Lemme save you some time here and just say that there is literally nothing I can fault about this film.

Not only is this a standout performance from Frances McDormand- who I haven’t seen in anything since Fargo, but the supporting cast equally excelled. Every single person cast in this film was bold, brave and oh so talented. McDormand portrays the role of a woman who is so worn down in her frustration and desperation at the lack of police support- that she’s totally lost all hope and care in the world.

Woody Harrelson never fails to disappoint but instead of purely being there to provide a cracking joke now and again- he showed such vulnerability and heart in his portrayal of the chief of police, Bill Willoughby. In fact, there’s one absolutely standout scene between Mcdormand and Harrelson that is Oscar-worthy in my opinion.
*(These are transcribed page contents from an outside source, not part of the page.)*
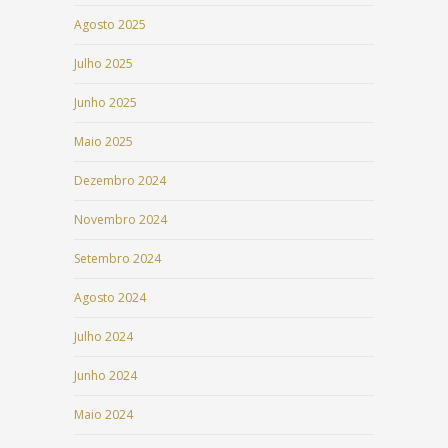
Agosto 2025
Julho 2025
Junho 2025
Maio 2025
Dezembro 2024
Novembro 2024
Setembro 2024
Agosto 2024
Julho 2024
Junho 2024
Maio 2024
The film fluctuates between heart wrenching, humour, ultra-violence and pushing conflicting feelings between who is really good and bad in this word.

Honestly it is such a bizarre kind of black comedy. It’s such a horrible serious subject matter- yet it was filled with laugh out loud moments, brilliant wit and the most outrageous screenplay imaginable.

I adored the fact that there was so much depth to these characters. I don’t want to write too much more for fear of spoilers- but none of these characters seemed imagined. They are real, true to life portrayals of a town divided by hate, fear and loathing- but ultimately understanding that change and redemption are possible. I left with such a bubble of hopefulness in my heart as the credits began to roll.

If there’s one film you should watch ever EVER, it’s this one. I hate that it’s only January but I just know that this film is going to be the best I see this year.